— ARTICLE —
******************************

Anonymous Monk has asked for the wisdom of the Perl Monks concerning the following question:

O most wise monks, I know I could write a loop and look at each character to do this, but it just doesn't seem terribly elegant - I know there's a way to do this with a regex, but the exact method escapes me.

Given a string, say "011122xx3x344444", how would I split it into an array with each element of the array consisting of like adjacent characters? With the example above, I'd get an array like this: qw(0 111 22 xx 3 x 3 44444).

Thanks in advance!

Replies are listed 'Best First'.
Re: Regex question
by Anonymous Monk on May 20, 2009 at 14:15 UTC
    this is somewhere in faq
    C:\>perl -le"print $1 while q!011122xx3x344444! =~ /((.)\2*)/g" 0 111 22 xx 3 x 3 44444
Re: Regex question
by ww (Archbishop) on May 20, 2009 at 17:49 UTC
    "...doesn't seem terribly elegant..."

******************************

— EXCERPTED RECORDS —
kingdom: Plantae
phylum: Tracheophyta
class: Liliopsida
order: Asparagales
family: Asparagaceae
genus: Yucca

******************************

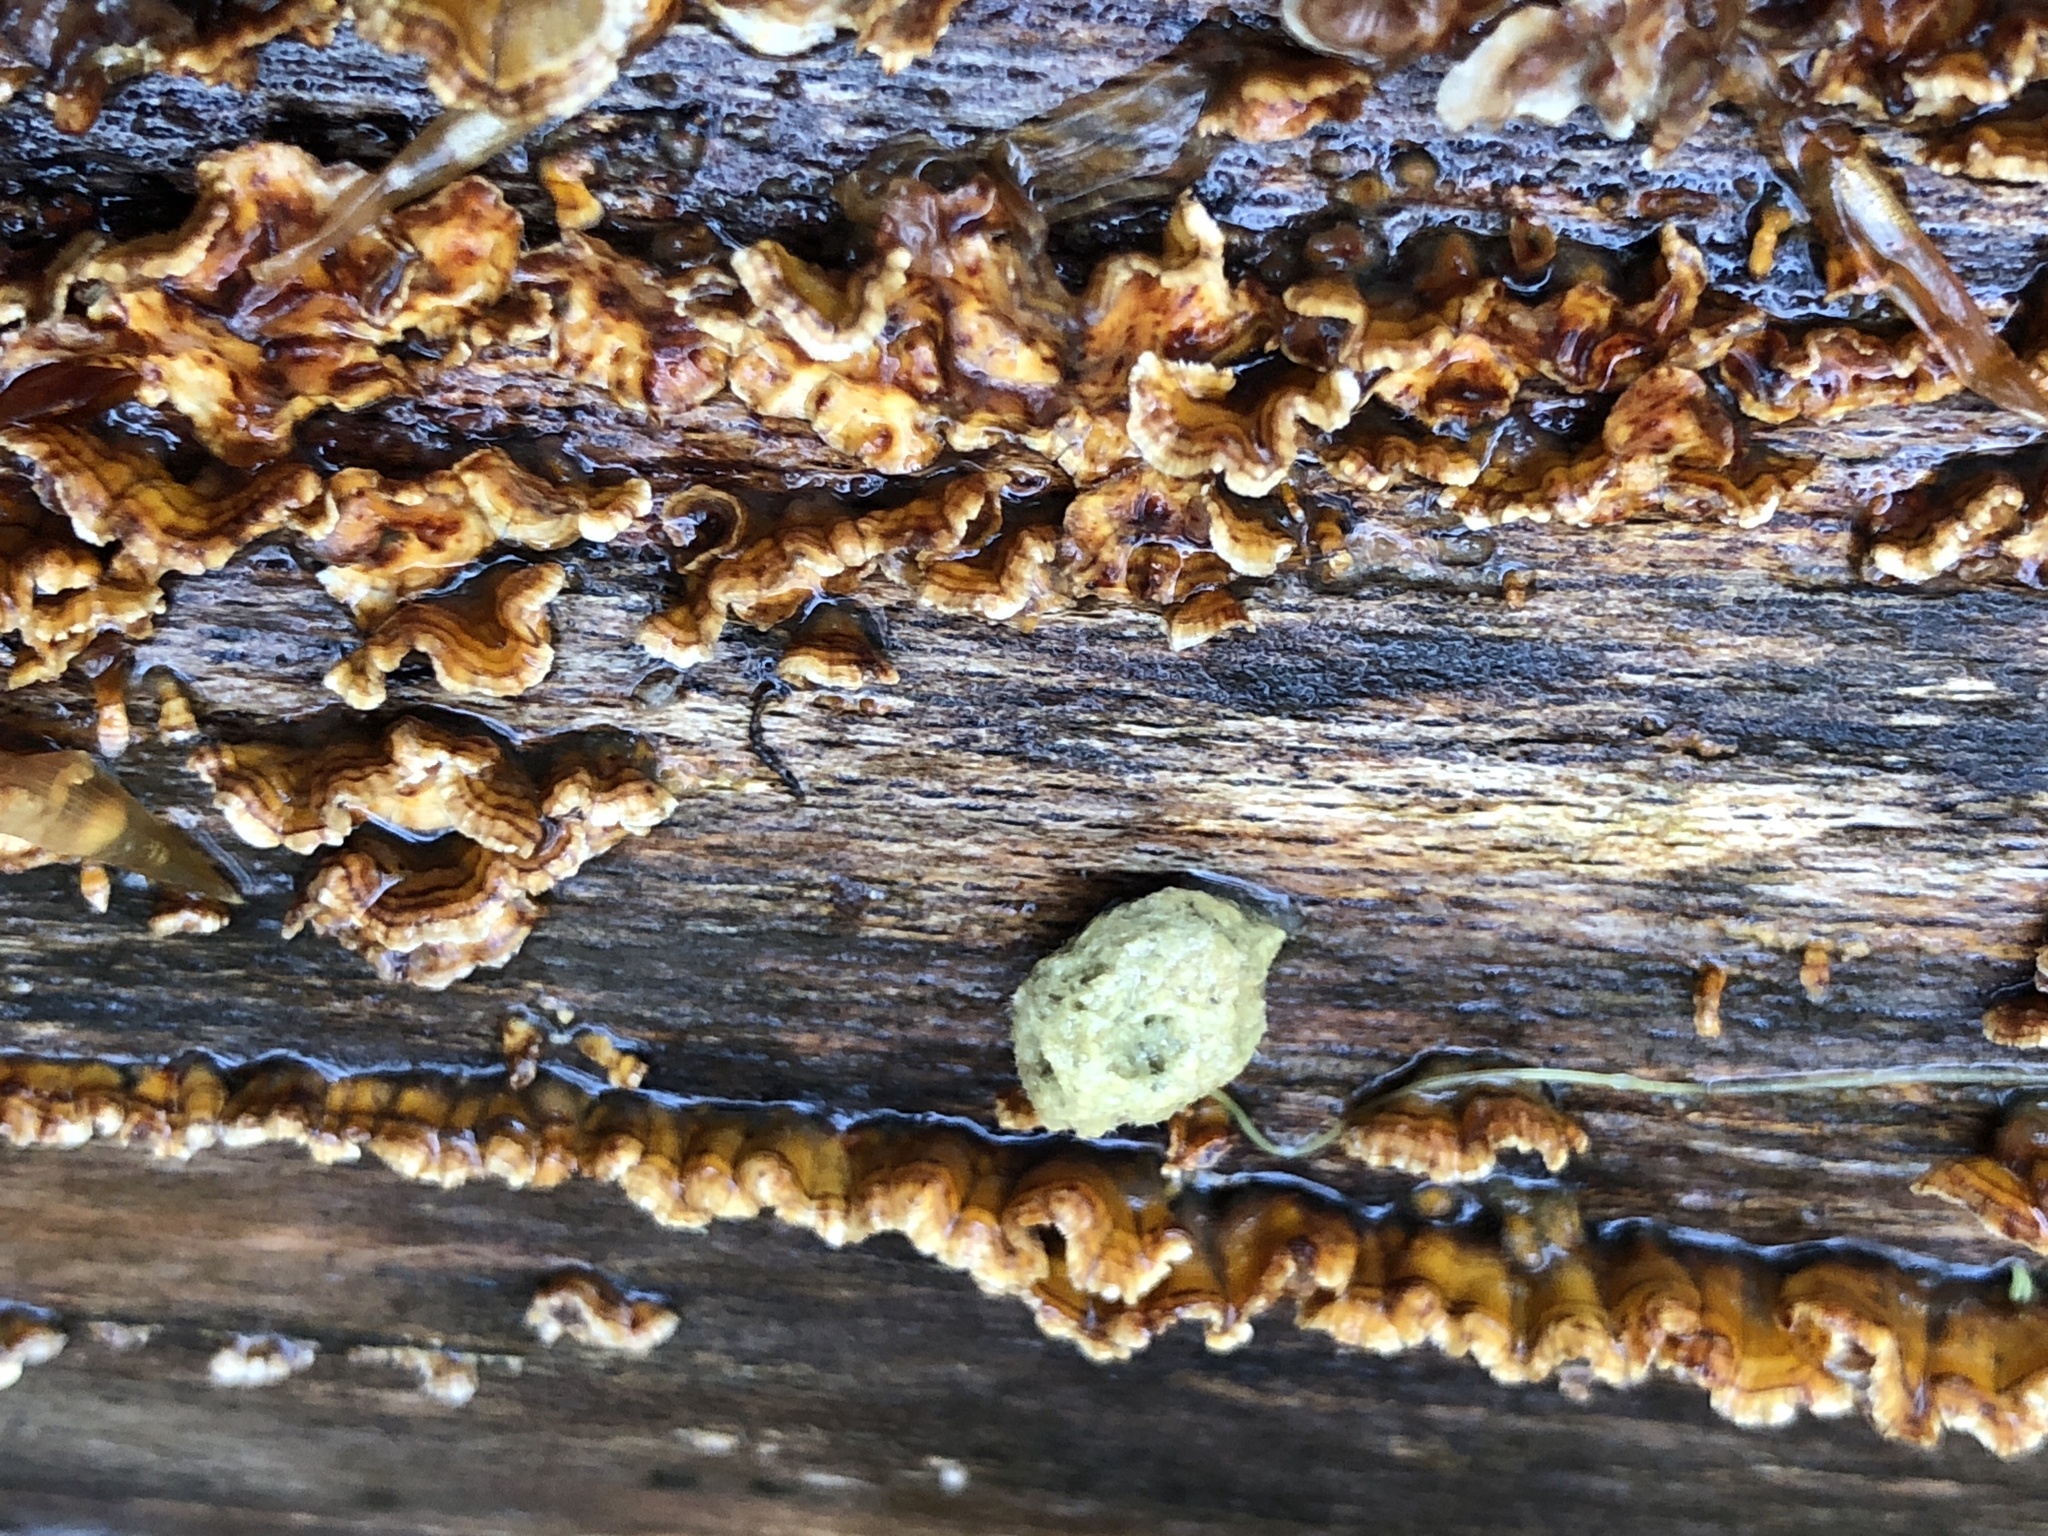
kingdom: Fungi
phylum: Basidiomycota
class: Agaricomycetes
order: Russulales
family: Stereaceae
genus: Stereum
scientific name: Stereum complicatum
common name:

******************************

— EXERCISE TASK —
In the Perl Monks thread, why does the asker want a regex rather than a loop over each character? Explain in one to three sentences. None of the data has any bearing on what comes next.

— WRITTEN ANSWER —
The asker knows a loop that examines each character would work, but it doesn't seem terribly elegant to them. They believe a regex can do the job, though they can't recall the exact method.